The recent raid comes amid signs of restiveness, or at least reservations in the army about Mr. Sharon's statement. On the surface, the stated intention to pull out without a peace agreement would seem to undermine the central doctrine the army has espoused since the beginning of the Palestinian uprising three years ago.
Shortly after taking up his post, the chief of staff, Maj-Gen. Moshe Yaalon said the army's task was to "burn into the consciousness" of Palestinians - that violence does not pay and that Israel will never withdraw in the West Bank and Gaza Strip under fire, as it did under pressure from Hizbullah in southern Lebanon in 2000. Such a ferocious posture was deemed necessary by Yaalon to restore what he perceived as a weakened Israeli deterrent capability
Now the army seems concerned that Sharon's statements could be interpreted by Palestinians as a cut-and-run by Israel. The head of army intelligence, Aharon Zeevi-Farkash, told Knesset legislators on Tuesday that the Palestinians view Sharon's statements as a "victory for terror" and are likely to intensify violence in the Strip.
Mofaz was quoted by Ha'aretz as saying that the army needs to make clear to Hamas and Islamic Jihad that an evacuation of the settlers does not amount to "running away" and that Israel would continue to fight them even afterward.
He stressed, according to Ha'aretz, that even after a settler withdrawal, the army would still reenter Palestinian areas in Gaza and would be even freer to act without the settlers being in the way.

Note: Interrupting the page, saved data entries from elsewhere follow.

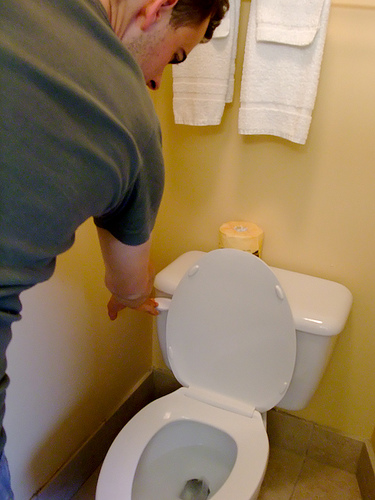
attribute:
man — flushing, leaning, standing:
[8, 9, 194, 326]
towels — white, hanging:
[220, 2, 328, 144]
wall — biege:
[277, 163, 358, 257]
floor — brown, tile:
[292, 436, 356, 491]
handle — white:
[142, 295, 172, 324]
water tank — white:
[279, 279, 349, 414]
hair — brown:
[172, 5, 218, 25]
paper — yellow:
[207, 216, 295, 251]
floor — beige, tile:
[69, 391, 373, 499]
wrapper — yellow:
[217, 220, 263, 259]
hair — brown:
[172, 0, 231, 40]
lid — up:
[164, 249, 296, 417]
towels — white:
[180, 77, 318, 133]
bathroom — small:
[7, 2, 373, 498]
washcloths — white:
[213, 22, 321, 44]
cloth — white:
[252, 0, 325, 48]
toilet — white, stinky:
[89, 245, 357, 498]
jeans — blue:
[1, 440, 15, 499]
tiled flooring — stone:
[80, 443, 360, 497]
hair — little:
[180, 0, 233, 30]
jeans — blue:
[3, 371, 22, 498]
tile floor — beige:
[283, 447, 341, 488]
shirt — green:
[6, 6, 162, 317]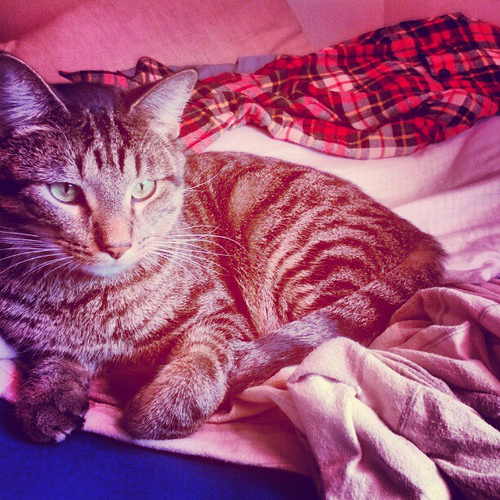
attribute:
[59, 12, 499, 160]
blanket — patterned, colored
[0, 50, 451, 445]
cat — patterned, brown, lying, colored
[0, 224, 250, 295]
whiskers — white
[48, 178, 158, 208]
eyes — green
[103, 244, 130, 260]
nose — pink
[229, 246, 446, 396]
tail — curled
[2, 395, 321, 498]
blanket — blue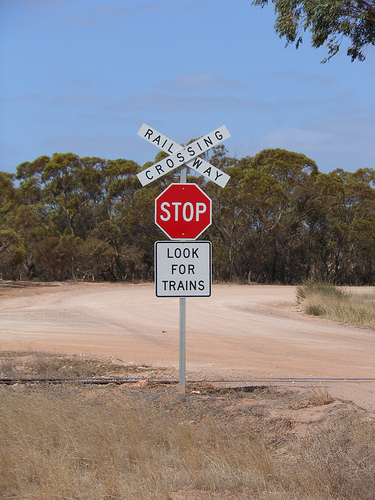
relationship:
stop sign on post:
[150, 182, 215, 245] [173, 171, 193, 406]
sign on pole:
[152, 240, 213, 297] [179, 166, 185, 395]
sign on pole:
[152, 240, 213, 297] [174, 162, 191, 389]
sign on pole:
[152, 240, 213, 297] [178, 295, 186, 395]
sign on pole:
[152, 240, 213, 297] [179, 296, 186, 389]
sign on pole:
[150, 244, 216, 301] [176, 297, 187, 363]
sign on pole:
[152, 240, 213, 297] [179, 296, 184, 393]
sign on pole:
[152, 240, 213, 297] [177, 295, 187, 395]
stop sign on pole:
[154, 182, 213, 242] [179, 166, 185, 395]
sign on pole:
[134, 122, 234, 186] [179, 166, 185, 395]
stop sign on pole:
[154, 182, 213, 242] [178, 143, 186, 392]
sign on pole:
[152, 240, 213, 297] [177, 169, 186, 393]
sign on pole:
[152, 240, 213, 297] [177, 295, 186, 394]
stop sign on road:
[154, 182, 213, 242] [5, 286, 370, 410]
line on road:
[217, 288, 372, 445] [11, 277, 372, 414]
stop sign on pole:
[154, 182, 213, 242] [174, 297, 195, 395]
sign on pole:
[152, 240, 213, 297] [174, 297, 195, 395]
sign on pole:
[134, 122, 234, 186] [174, 297, 195, 395]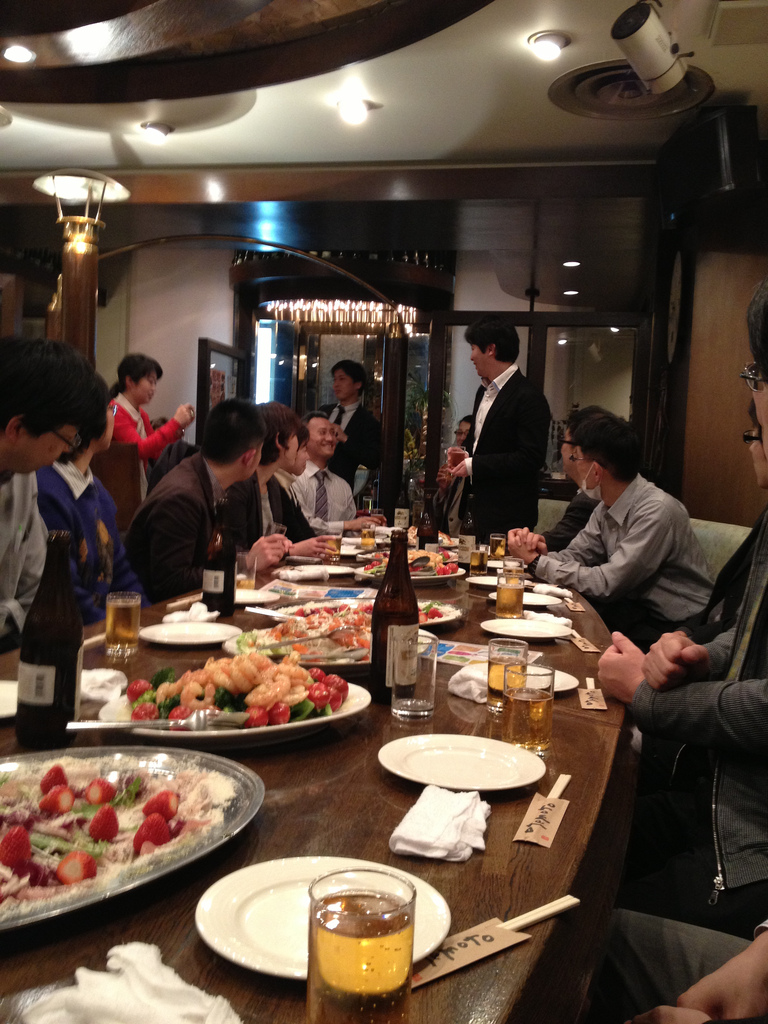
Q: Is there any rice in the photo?
A: No, there is no rice.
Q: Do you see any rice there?
A: No, there is no rice.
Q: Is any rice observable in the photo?
A: No, there is no rice.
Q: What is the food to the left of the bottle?
A: The food is shrimp.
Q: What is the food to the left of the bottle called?
A: The food is shrimp.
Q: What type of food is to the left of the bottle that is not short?
A: The food is shrimp.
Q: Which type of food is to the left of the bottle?
A: The food is shrimp.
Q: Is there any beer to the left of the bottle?
A: No, there is shrimp to the left of the bottle.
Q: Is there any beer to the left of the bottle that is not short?
A: No, there is shrimp to the left of the bottle.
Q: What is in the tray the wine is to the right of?
A: The shrimp is in the tray.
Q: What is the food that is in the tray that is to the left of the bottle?
A: The food is shrimp.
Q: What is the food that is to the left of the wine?
A: The food is shrimp.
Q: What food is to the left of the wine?
A: The food is shrimp.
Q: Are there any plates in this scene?
A: Yes, there is a plate.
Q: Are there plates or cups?
A: Yes, there is a plate.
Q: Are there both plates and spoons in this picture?
A: No, there is a plate but no spoons.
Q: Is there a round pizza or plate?
A: Yes, there is a round plate.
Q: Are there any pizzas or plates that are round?
A: Yes, the plate is round.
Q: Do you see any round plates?
A: Yes, there is a round plate.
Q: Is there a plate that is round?
A: Yes, there is a plate that is round.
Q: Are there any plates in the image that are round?
A: Yes, there is a plate that is round.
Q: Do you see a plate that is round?
A: Yes, there is a plate that is round.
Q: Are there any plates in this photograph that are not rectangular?
A: Yes, there is a round plate.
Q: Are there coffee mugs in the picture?
A: No, there are no coffee mugs.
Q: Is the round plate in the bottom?
A: Yes, the plate is in the bottom of the image.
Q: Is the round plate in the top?
A: No, the plate is in the bottom of the image.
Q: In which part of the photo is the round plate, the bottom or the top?
A: The plate is in the bottom of the image.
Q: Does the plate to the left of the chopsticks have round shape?
A: Yes, the plate is round.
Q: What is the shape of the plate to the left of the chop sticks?
A: The plate is round.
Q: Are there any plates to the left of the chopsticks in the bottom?
A: Yes, there is a plate to the left of the chopsticks.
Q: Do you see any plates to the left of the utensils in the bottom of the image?
A: Yes, there is a plate to the left of the chopsticks.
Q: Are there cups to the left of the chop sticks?
A: No, there is a plate to the left of the chop sticks.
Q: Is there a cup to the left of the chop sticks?
A: No, there is a plate to the left of the chop sticks.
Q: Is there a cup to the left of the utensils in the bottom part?
A: No, there is a plate to the left of the chop sticks.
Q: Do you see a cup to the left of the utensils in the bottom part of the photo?
A: No, there is a plate to the left of the chop sticks.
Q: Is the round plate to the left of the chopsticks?
A: Yes, the plate is to the left of the chopsticks.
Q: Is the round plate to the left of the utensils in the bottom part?
A: Yes, the plate is to the left of the chopsticks.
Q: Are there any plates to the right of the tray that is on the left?
A: Yes, there is a plate to the right of the tray.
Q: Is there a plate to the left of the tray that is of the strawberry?
A: No, the plate is to the right of the tray.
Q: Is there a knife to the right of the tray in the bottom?
A: No, there is a plate to the right of the tray.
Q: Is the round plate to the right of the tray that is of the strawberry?
A: Yes, the plate is to the right of the tray.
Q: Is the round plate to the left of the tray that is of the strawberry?
A: No, the plate is to the right of the tray.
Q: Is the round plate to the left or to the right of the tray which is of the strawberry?
A: The plate is to the right of the tray.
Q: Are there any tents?
A: No, there are no tents.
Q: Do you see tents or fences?
A: No, there are no tents or fences.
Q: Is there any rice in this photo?
A: No, there is no rice.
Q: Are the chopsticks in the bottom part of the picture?
A: Yes, the chopsticks are in the bottom of the image.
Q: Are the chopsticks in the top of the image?
A: No, the chopsticks are in the bottom of the image.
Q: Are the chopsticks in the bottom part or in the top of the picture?
A: The chopsticks are in the bottom of the image.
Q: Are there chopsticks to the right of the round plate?
A: Yes, there are chopsticks to the right of the plate.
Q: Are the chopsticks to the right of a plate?
A: Yes, the chopsticks are to the right of a plate.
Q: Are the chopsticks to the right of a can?
A: No, the chopsticks are to the right of a plate.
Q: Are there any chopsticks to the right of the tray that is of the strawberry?
A: Yes, there are chopsticks to the right of the tray.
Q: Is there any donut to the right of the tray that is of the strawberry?
A: No, there are chopsticks to the right of the tray.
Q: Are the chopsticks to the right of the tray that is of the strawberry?
A: Yes, the chopsticks are to the right of the tray.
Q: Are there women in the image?
A: Yes, there is a woman.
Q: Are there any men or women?
A: Yes, there is a woman.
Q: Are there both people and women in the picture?
A: Yes, there are both a woman and people.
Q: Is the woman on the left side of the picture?
A: Yes, the woman is on the left of the image.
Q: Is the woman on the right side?
A: No, the woman is on the left of the image.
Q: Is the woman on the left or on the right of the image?
A: The woman is on the left of the image.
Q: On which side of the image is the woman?
A: The woman is on the left of the image.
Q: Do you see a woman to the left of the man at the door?
A: Yes, there is a woman to the left of the man.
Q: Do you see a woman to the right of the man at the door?
A: No, the woman is to the left of the man.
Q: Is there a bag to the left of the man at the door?
A: No, there is a woman to the left of the man.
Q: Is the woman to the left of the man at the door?
A: Yes, the woman is to the left of the man.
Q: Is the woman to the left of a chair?
A: No, the woman is to the left of the man.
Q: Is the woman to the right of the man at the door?
A: No, the woman is to the left of the man.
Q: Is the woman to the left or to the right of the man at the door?
A: The woman is to the left of the man.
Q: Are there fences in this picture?
A: No, there are no fences.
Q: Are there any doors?
A: Yes, there is a door.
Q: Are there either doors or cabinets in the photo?
A: Yes, there is a door.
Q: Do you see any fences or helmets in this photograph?
A: No, there are no helmets or fences.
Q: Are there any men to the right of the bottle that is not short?
A: Yes, there is a man to the right of the bottle.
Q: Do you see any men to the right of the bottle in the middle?
A: Yes, there is a man to the right of the bottle.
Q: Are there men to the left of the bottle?
A: No, the man is to the right of the bottle.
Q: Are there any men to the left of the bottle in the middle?
A: No, the man is to the right of the bottle.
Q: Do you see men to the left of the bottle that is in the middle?
A: No, the man is to the right of the bottle.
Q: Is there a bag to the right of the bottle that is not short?
A: No, there is a man to the right of the bottle.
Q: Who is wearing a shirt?
A: The man is wearing a shirt.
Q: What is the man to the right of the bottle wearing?
A: The man is wearing a shirt.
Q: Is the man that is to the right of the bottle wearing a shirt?
A: Yes, the man is wearing a shirt.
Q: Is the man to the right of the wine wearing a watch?
A: No, the man is wearing a shirt.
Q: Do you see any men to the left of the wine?
A: No, the man is to the right of the wine.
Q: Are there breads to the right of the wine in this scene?
A: No, there is a man to the right of the wine.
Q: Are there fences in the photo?
A: No, there are no fences.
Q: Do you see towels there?
A: Yes, there is a towel.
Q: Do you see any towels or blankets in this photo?
A: Yes, there is a towel.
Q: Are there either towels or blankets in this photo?
A: Yes, there is a towel.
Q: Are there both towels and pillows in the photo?
A: No, there is a towel but no pillows.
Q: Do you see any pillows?
A: No, there are no pillows.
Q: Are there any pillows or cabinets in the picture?
A: No, there are no pillows or cabinets.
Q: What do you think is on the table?
A: The towel is on the table.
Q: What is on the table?
A: The towel is on the table.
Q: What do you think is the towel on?
A: The towel is on the table.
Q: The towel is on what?
A: The towel is on the table.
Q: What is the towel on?
A: The towel is on the table.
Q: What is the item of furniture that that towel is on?
A: The piece of furniture is a table.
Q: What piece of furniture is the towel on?
A: The towel is on the table.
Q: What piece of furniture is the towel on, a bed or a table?
A: The towel is on a table.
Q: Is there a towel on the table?
A: Yes, there is a towel on the table.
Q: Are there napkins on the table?
A: No, there is a towel on the table.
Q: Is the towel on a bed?
A: No, the towel is on the table.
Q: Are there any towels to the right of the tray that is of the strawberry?
A: Yes, there is a towel to the right of the tray.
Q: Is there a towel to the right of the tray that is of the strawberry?
A: Yes, there is a towel to the right of the tray.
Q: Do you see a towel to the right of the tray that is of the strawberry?
A: Yes, there is a towel to the right of the tray.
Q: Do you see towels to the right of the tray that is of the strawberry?
A: Yes, there is a towel to the right of the tray.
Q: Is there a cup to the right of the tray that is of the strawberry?
A: No, there is a towel to the right of the tray.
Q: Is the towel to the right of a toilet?
A: No, the towel is to the right of a tray.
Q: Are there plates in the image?
A: Yes, there is a plate.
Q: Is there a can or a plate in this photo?
A: Yes, there is a plate.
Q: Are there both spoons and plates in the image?
A: No, there is a plate but no spoons.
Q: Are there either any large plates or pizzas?
A: Yes, there is a large plate.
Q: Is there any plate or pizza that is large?
A: Yes, the plate is large.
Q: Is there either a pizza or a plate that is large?
A: Yes, the plate is large.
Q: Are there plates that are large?
A: Yes, there is a large plate.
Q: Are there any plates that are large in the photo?
A: Yes, there is a large plate.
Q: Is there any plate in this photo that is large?
A: Yes, there is a plate that is large.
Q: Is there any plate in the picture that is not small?
A: Yes, there is a large plate.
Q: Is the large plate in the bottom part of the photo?
A: Yes, the plate is in the bottom of the image.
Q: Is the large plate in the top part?
A: No, the plate is in the bottom of the image.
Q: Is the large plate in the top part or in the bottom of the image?
A: The plate is in the bottom of the image.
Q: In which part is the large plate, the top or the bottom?
A: The plate is in the bottom of the image.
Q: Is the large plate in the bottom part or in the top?
A: The plate is in the bottom of the image.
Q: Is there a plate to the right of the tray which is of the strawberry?
A: Yes, there is a plate to the right of the tray.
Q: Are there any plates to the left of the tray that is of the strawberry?
A: No, the plate is to the right of the tray.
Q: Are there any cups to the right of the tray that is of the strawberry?
A: No, there is a plate to the right of the tray.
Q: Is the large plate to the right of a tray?
A: Yes, the plate is to the right of a tray.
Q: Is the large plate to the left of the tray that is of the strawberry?
A: No, the plate is to the right of the tray.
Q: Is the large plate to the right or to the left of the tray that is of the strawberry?
A: The plate is to the right of the tray.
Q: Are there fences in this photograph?
A: No, there are no fences.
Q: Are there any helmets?
A: No, there are no helmets.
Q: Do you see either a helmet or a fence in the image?
A: No, there are no helmets or fences.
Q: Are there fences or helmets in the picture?
A: No, there are no helmets or fences.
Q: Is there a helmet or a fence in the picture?
A: No, there are no helmets or fences.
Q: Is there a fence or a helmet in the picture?
A: No, there are no helmets or fences.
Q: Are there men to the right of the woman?
A: Yes, there is a man to the right of the woman.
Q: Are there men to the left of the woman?
A: No, the man is to the right of the woman.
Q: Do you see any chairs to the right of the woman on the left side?
A: No, there is a man to the right of the woman.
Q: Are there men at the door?
A: Yes, there is a man at the door.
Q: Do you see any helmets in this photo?
A: No, there are no helmets.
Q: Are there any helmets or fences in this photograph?
A: No, there are no helmets or fences.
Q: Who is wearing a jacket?
A: The man is wearing a jacket.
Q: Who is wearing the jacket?
A: The man is wearing a jacket.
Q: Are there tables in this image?
A: Yes, there is a table.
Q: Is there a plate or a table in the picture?
A: Yes, there is a table.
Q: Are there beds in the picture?
A: No, there are no beds.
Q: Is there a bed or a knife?
A: No, there are no beds or knives.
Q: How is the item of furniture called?
A: The piece of furniture is a table.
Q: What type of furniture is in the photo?
A: The furniture is a table.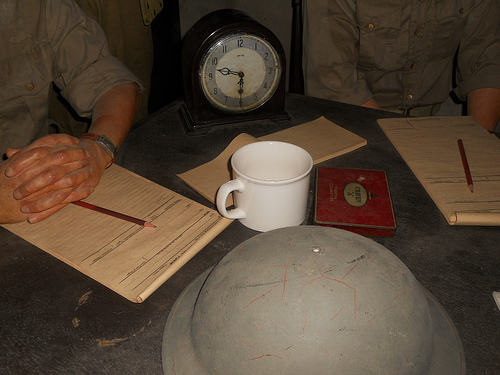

Palestinian leaders say the Israeli incursions actually boost Hamas, and worsen an increasingly anarchic situation in which the Palestinian Authority is losing ground and having severe difficulty in governing. "These raids contribute to the disintegration of the authority. Hamas doesn't really have to do anything to boost its power, it can just watch as things continue to disintegrate," says Gaza Strip legislator Ziyad Abu Amr.
Earlier this month, the sense of anarchy was highlighted in Gaza when a policeman was killed and 10 others wounded during fighting between security forces in the Palestinian police headquarters. Associates of police commander Ghazi Jabali said there had been an assassination attempt against him, but a separate Palestinian security force denied that and said the shooting erupted from an argument. There have also been persistent reports of lawlessness in areas of the West Bank, particularly in Nablus.
In Abu Amr's view, the Israeli withdrawal will not bring Israel security unless it is coordinated with the PA. "Who will stop the militants from shooting across the border? What will Israel do then? If this withdrawal actually takes place, it might not be for a year or two. What I am wondering is: What will the Israelis do in the meantime?," Abu Amr asks.